D. Rayner O’Connor Lysaght, (Socialist Democracy, Dublin) argues that although the Jacobite Rising drew on social discontents it was incapable of resolving them postively.
Reading Dave Douglass’ passionate defence of the Jacobite Rising of ‘45, it became clear how much more relevant it is today than he seems to realise.
In the Middle East, hundreds of the oppressed and super-exploited are going out and blowing themselves up with their enemies. This is done in the name of a religious ideology of which the most definite social aspect is the affirmation of the subordinate status of one half of the human race. This allegiance does not make its advocates less oppressed or their imperial colonial enemies any less oppressive; yet the Islamists fight and die demanding more rather than less oppression. It is enlightening to read the finest political thinker produced by Edinburgh, James Connolly:-
In the first period of bondage the eyes of the subject class are always turned toward the past, and all its efforts in revolt are directed to the end of destroying the social system in order that it might march backward and re-establish the social order of ancient times – “the good old days”. That the goodness of those days was largely hypothetical seldom enters the imagination of men on whose limbs the fetters of oppression still sit awkwardly
Socialism Made Easy edition, p.41
So it was with the starving Highlanders of ‘45. So it is with the Arab volunteers of Hamas and Al Qaeda today. In both cases, the oppressed and exploited seek to liberate themselves using the nearest handy weapons. In both cases, the said weapons were/are not just blunted, but rotting.
Dave Douglass shows conclusive evidence why Highland clansmen and Northern English workers should commit themselves to the Young Chevalier. Where he fails is in showing that the said Chevalier and his associates had any perspective for liberating their plebian followers. In his later years, the not-so-bonny prince would weep drunkenly about the sufferings of his Highland followers, but he did little for them when it was possible to do anything, save of course leading them to defeat and decimation. Any consideration of his cause must include the fact that he betrayed his followers at the most basic level – by leading them without any political strategy, or any supply train worthy of the name before deserting them in the hour of defeat.

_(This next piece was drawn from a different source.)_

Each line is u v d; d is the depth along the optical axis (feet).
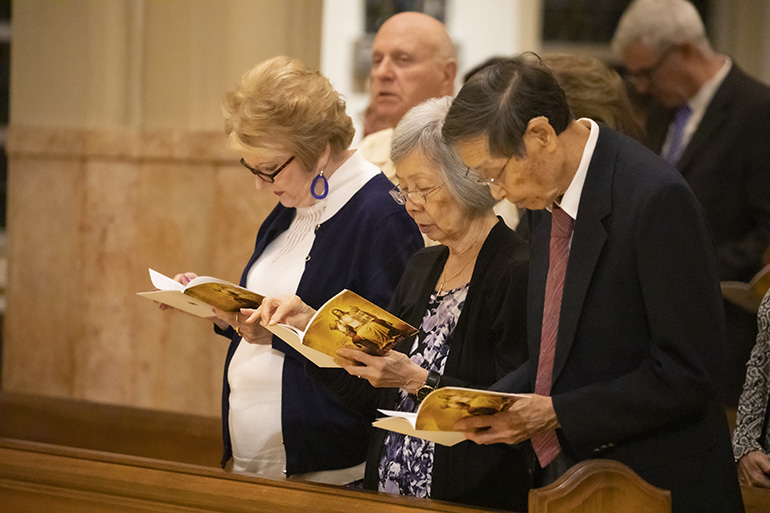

It seems probable that, had Charlie been luckier, he would have betrayed them at a higher level; that any strategy he had was based on an assumption that he could do a deal with enough sections of the current British ruling classes to facilitate his restoring something like the political status quo ante 1688.
As Dave Douglass admits, Nobody bothered to sign
on the pitmen, keelmen and sailors of Tyneside and Northumbria.
The Bonnie Prince and his clique were not interested. They sought their support amongst those with a stake in two countries. Douglass exposes this inadvertently, when he links the Northern English plebians to the Earls of Derwentwater. These cousins of the Stuarts hewed no coal and drew no water (even from the Derwent).
In fact the only thing that can be said for the Jacobite leaders is that they did not pretend to offer any social reforms. Their followers duped themselves, partially at least. Half a century previously, in the Williamite Wars, Ireland’s ‘Patriot’ Parliament had used its position of strength vis-a-vis James VII to act to remove the seventeenth century land settlements. In ‘45 no such parliament was even mooted. Charlie denounced the ‘pretended union’ of Scotland and England, but he did nothing to give his denunciation the only reality it could have: an independent Scottish parliament. (He never got far enough for a reconstituted English assembly to be imaginable.)
Perhaps he learnt much from his grandfather’s vicissitudes, or perhaps he recognised the balance of forces recorded in John Prebble’s statement that more Scots mobilised against him than for him. The only serious advance from a Stuart victory would have been toleration for Catholics. This was an obvious Stuart interest, and it would have been achieved probably by a deal with the English Anglican establishment, with the English dissenters being excluded.
Dave Douglass is correct, however, when he rubbishes the suggestion that capitalism in Britain would have been uninvented
. The financial industrial economy would have continued, but in a more autocratic, unconstitutional environment. Internationally, some of the ideological underpinning of the French Revolution would have been discredited since the 1688 Glorious Revolution would have been seen as a failure. The Bastille might have had to wait longer for its storming. On the other hand, the Stuarts would have given the American colonists more cause for their insurrection. Indeed it is likely that a second restoration would have ended in a far more complete bourgeois seizure of state power than the 1688 compromise. These last two possibilities would have been positive results of a successful Jacobite rising; but they would have been reactions to it rather than direct achievements.
Undoubtedly, the ‘45 insurrection drew on valid social discontents. Equally certain is that its leaders were incapable of benefiting or resolving them. Those commoners who joined it were duped, albeit all too willingly. Of itself suffering is no substitute for programme.